PESHAWAR, Jan 22: A two-member bench of Peshawar High Court on Tuesday took exception to the killing of two ‘missing persons’ and summoned Khyber Pakhtunkhwa provincial police officer along with several other officials, directing them to explain as to why they failed to trace out the culprits involved in the incidents.
The bench comprising PHC Chief Justice Dost Mohammad Khan and Justice Irshad Qaiser also put on notice the principal secretary to the prime minister and federal finance secretary, asking them to submit reply and explain as to why a poor woman whose missing son was allegedly killed in custody should not be provided with appropriate compensation not less than blood money.
The bench directed the deputy attorney general, Muzamil Khan, and an additional advocate general, Naveed Akhtar, to positively submit their reply before Feb 22, the next date of hearing, failing which the court would be constrained to order attachment of some properties of federal and provincial government to recover amount of blood money to compensate the woman, Hameeda Bibi.
The woman appeared in person and burst into tears in the courtroom. She said that her lone son was the sole bread earner of the family. “For God sake do something. Why they killed my innocent son,” she asked the PHC chief justice.
The woman said that her son was a vegetable vendor, who would work during night as a watchman in Nauthia area of Peshawar. She stated that last year he was taken away by the law enforcement agencies and after remaining missing for almost 10 months his body was found on the motorway in the limits of Parang police station of Charsadda district.
She said that the killers had placed his national identity card near his body following which local police informed her to come and collect the body.
The woman, wearing traditional burqa and worn out clothes, informed the court that her son left behind a 10-month-old child and a young widow. She stated that she had also to look after her two orphan nephews and her father. “From where I am going to pay the rent of my house?” she said.
She said that at least somebody should come forward and provide her justice.
The bench ordered that the DIG of motorway police and chief patrolling officer of the concerned portion of the motorway should appear along with the close circuit television footage of the area where the body was dumped.
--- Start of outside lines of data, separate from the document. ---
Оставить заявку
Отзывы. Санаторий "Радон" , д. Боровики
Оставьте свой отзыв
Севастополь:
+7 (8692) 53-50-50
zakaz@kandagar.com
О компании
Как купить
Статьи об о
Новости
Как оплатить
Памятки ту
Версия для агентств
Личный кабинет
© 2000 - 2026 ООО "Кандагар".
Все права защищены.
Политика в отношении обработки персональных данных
It was further ordered that the SHO of Parang police station, the superintendent of police of Charsadda and PPO should appear in person and explain their positions as to why citizens were killed in such inhuman manner and then buried in a clandestine manner without conducting their autopsy.The bench ordered that the officials should explain why proper investigation was not conducted in the case and why they should not be proceeded against under the Police Rules for not fulfilling their duty.
In another case Advocate Major (retired) Farhatullah Khan, appearing for a petitioner, Gul Sanga, contended that his client’s husband Shaukat Ali and her brother-in-law Sardar Ali were taken away by the law enforcement agencies in Aug 2010 on Lundkhwar Road in Mardan district. He said that few weeks ago body of one of the missing brothers Sardar was found in Kohat district.
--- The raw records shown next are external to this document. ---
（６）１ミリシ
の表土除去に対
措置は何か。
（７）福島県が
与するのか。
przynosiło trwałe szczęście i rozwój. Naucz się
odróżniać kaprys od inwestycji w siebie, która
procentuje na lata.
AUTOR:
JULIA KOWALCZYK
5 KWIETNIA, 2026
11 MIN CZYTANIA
Meanwhile, the bench gave last warning to the federal government, armed forces, law enforcement and intelligence agencies to shift ‘missing persons’ to notified internment centres otherwise the court would take up for hearing several issues regarding the legality of stay of armed forces in conflict areas as well as legal status of two regulations authorising setting up of internment centres by the forces.
The bench took exception to the non-appearance of any relevant government functionary in the cases of ‘missing persons’ and directed that the secretaries of defence and interior divisions; the inspector general of Frontier Corps; the judge advocate general of Pakistan Army; the Khyber Pakhtunkhwa home secretary and provincial police officer; the sector in-charge of Inter-Services Intelligence (ISI); the commandant of Military Intelligence (MI); and sector in-charge of Intelligence Bureau (IB) should appear in person to answer different queries of the court.
The bench was hearing over 270 habeas corpus petitions related to ‘missing persons’. The bench fixed Feb 14 for next hearing after persistent requests made by the DAG and AAG.
Hundreds of relatives of missing persons visited the high court. The courtroom was packed to its capacity and large number of aggrieved persons including women and children were also waiting for their turn in the crush hall and lawns of the court.